Gio Espiritu, actor, acting teacher, activist, star of “Dyke Central” on Amazon Prime:
“HP Mendoza. He did a little film called, ‘Colma,’ that he started in and wrote the music for. It got picked up by Roadside Pictures and he went on to do several more films like ‘Fruit Fly’ and ‘I Am A Ghost’ that really put Filipinos front and center. Now he just completed ‘Bitter Melon’ that got a theatrical release. I was on the Cinemaphotografo Awards Jury when I read the script… and we all knew it was brilliant. To see it produced and starring multiple Filipinos gives me so much hope in the industry that our stories matter.”
- Nerissa Fernandez, global head of corporate and PR, ABS-CBN Global:
“Filipina Women’s Network Founder and CEO Marily Mondejar and Silicon Valley visionary Dado Banatao. For their massive impact in Filipina empowerment and tech and social philanthropy, respectively. They are engaging present leaders and developing new ones, all towards achieving uplift of the Filipino and Filipina in the global landscape while revolutionizing the way we live.
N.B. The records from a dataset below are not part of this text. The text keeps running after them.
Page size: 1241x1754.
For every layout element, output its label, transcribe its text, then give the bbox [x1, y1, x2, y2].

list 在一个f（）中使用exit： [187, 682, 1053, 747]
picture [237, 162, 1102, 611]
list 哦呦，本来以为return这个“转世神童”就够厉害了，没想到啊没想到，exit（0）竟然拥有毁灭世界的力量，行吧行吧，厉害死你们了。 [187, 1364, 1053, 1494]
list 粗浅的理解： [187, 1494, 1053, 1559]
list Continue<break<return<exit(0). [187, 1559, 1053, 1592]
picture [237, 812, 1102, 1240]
They’re both talk (inspiration and direction) and action (execution). Their records of achievement speak for themselves.”
- Mark Nagales, nonprofit outreach coordinator city council member, South San Francisco:
“My parents Virginia and Cesar Nagales taught me to always work hard. If you do that, then anything is possible. It was that work ethic that helped me win my election. They worked two jobs so that my sister and I can have what we needed. They sacrificed a lot so that our family can achieve the American dream.”
8. Flor Nicolas, biochemical executive, City Council Member, South San Francisco:
“REV. Leonard Oakes, for his 10-year ministry as Pastor of Holy Child & St. Martin Episcopal Church and community service.”
9 Nellie Hizon, paralegal, recipient of the Benemerenti, highest papal award to lay persons:
”Her demeanor radiates spirituality, in silence and in actions; kind, compassionate, respectful to everyone and anyone. Though born of privilege, she lives simply, prudently. A voracious reader, she intelligently imparts knowledge of issues and situations. I have known her for nearly 35 years and have thus been influenced by her. I have looked up to her and perhaps been imbued by her: Chita Lopez Taylor.”
10. Lloyd LaCuesta, SF Bay Area journalism profession and retired TV news reporter:
Jose Antonio Vargas
”For the courage to be a true American.” (Vargas is a journalist, author, filmmaker and the most visible representative of DREAMers, undocumented immigrants brought to this country as children by an adult relative).